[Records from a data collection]
■ ■ ■ ■ ■ ■ ■

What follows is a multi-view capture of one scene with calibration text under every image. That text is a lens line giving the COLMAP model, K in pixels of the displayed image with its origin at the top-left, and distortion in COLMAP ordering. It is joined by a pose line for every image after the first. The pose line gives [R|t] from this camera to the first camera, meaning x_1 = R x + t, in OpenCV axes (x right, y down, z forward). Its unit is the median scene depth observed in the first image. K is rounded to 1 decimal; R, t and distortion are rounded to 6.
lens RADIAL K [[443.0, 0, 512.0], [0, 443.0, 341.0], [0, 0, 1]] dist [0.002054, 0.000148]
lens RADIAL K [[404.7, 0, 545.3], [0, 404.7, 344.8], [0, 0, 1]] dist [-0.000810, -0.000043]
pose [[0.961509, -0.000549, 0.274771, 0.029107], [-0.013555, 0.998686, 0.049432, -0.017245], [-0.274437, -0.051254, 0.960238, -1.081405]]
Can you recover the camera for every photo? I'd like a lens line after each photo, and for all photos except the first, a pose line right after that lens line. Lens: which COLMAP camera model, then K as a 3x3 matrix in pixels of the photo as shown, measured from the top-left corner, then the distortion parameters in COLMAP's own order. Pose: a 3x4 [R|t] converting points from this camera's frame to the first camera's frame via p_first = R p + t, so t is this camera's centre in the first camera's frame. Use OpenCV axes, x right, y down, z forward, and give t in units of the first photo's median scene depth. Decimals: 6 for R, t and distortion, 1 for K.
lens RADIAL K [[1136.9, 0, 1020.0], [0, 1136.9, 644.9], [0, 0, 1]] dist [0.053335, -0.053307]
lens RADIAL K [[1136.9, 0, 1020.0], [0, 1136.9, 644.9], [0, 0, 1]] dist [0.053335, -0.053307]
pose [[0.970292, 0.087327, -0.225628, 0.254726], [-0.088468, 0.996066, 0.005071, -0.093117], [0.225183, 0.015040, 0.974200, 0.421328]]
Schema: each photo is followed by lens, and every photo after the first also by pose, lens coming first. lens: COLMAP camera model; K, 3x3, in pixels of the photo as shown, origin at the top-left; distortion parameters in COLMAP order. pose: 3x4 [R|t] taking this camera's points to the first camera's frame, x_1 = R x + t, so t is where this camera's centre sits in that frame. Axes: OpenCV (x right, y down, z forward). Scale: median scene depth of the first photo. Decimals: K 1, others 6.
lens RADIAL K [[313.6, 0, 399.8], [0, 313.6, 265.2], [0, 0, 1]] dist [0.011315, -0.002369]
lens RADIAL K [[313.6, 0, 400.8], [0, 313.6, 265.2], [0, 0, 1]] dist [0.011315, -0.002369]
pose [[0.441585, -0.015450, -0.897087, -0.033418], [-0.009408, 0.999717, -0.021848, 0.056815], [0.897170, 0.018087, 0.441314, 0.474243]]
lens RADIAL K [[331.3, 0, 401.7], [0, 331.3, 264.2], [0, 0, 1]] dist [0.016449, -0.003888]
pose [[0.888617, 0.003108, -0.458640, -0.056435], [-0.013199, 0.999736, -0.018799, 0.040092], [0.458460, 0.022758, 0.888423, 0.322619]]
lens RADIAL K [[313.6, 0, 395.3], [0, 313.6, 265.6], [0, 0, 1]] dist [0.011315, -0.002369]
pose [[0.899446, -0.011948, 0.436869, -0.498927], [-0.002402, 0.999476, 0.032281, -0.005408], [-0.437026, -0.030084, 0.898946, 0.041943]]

■ ■ ■ ■ ■ ■ ■

What is expected: Output, unchanged, the lines of the records beginning with the line that contains "Schema: each photo" and continuing through the line that contains "265.6], [0, 0, 1]] dist [0.011315, -0.002369]", with both of those lines included.

Written answer:
Schema: each photo is followed by lens, and every photo after the first also by pose, lens coming first. lens: COLMAP camera model; K, 3x3, in pixels of the photo as shown, origin at the top-left; distortion parameters in COLMAP order. pose: 3x4 [R|t] taking this camera's points to the first camera's frame, x_1 = R x + t, so t is where this camera's centre sits in that frame. Axes: OpenCV (x right, y down, z forward). Scale: median scene depth of the first photo. Decimals: K 1, others 6.
lens RADIAL K [[313.6, 0, 399.8], [0, 313.6, 265.2], [0, 0, 1]] dist [0.011315, -0.002369]
lens RADIAL K [[313.6, 0, 400.8], [0, 313.6, 265.2], [0, 0, 1]] dist [0.011315, -0.002369]
pose [[0.441585, -0.015450, -0.897087, -0.033418], [-0.009408, 0.999717, -0.021848, 0.056815], [0.897170, 0.018087, 0.441314, 0.474243]]
lens RADIAL K [[331.3, 0, 401.7], [0, 331.3, 264.2], [0, 0, 1]] dist [0.016449, -0.003888]
pose [[0.888617, 0.003108, -0.458640, -0.056435], [-0.013199, 0.999736, -0.018799, 0.040092], [0.458460, 0.022758, 0.888423, 0.322619]]
lens RADIAL K [[313.6, 0, 395.3], [0, 313.6, 265.6], [0, 0, 1]] dist [0.011315, -0.002369]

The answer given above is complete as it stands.